Welcome!

[Jova]

Anyone here using C# and ASP.NET?

I could use a little help on making a secure user register and login to a website.

How would I go about doing this the best way? I could make a simple save to database of the username and password, and then check against that but that's not very secure or protected.

[Andy]

1. Encrypt the password using SHA-1 before placing it in the database. Whenever checking a login, sha1 encrypt the submitted password and compare with the one in the database.
2. Use prepared statements whenever dealing with external data in your SQL queries.
3. Use a session to refer to the user account.

[mike360]

The .NET framework has a collection of classes for user registration, login and session management. Check out this article on Membership, MembershipUser, Roles and Profiles (linked below). There's also (if I recall correctly) a Registration Wizard control that you can use. The whole package covers a lot more than what you need from the sounds of it but it's worth while to look at.

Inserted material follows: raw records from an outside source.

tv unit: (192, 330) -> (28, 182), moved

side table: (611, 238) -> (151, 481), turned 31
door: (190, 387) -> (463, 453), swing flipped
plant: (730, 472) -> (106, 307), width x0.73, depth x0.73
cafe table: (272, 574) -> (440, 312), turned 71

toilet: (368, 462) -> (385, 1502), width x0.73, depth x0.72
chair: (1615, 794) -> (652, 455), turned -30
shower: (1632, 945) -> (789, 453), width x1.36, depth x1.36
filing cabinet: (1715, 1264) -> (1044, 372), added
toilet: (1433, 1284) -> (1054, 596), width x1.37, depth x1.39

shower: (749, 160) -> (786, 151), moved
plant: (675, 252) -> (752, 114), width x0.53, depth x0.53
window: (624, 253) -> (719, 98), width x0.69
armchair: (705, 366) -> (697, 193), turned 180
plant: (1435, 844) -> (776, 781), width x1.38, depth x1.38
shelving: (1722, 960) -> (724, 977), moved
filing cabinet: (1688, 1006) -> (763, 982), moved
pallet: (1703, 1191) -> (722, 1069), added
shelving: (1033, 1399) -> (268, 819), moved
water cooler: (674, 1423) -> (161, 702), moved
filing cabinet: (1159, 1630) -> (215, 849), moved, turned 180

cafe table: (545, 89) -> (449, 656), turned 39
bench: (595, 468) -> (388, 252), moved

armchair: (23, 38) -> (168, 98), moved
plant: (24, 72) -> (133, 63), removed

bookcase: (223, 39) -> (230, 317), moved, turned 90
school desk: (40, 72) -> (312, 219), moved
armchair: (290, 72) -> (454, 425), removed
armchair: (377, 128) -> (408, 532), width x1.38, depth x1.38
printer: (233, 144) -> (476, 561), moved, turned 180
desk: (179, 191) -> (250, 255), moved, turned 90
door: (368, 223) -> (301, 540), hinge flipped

http://www.4guysfromrolla.com/articles/120705-1.aspx

Also, refer to the System.Web.Security namespace on MSDN which contains all the documentation for the classes you need.

http://msdn.microsoft.com/en-us/library ... urity.aspx

It has been over a year since I've written any Asp.NET stuff and even longer since using these classes but I do recall them being pretty helpful.

[Jova]

Thanks.

I've already done the tutorial over at www.asp.net which goes through the same things but I'll look into these links as well.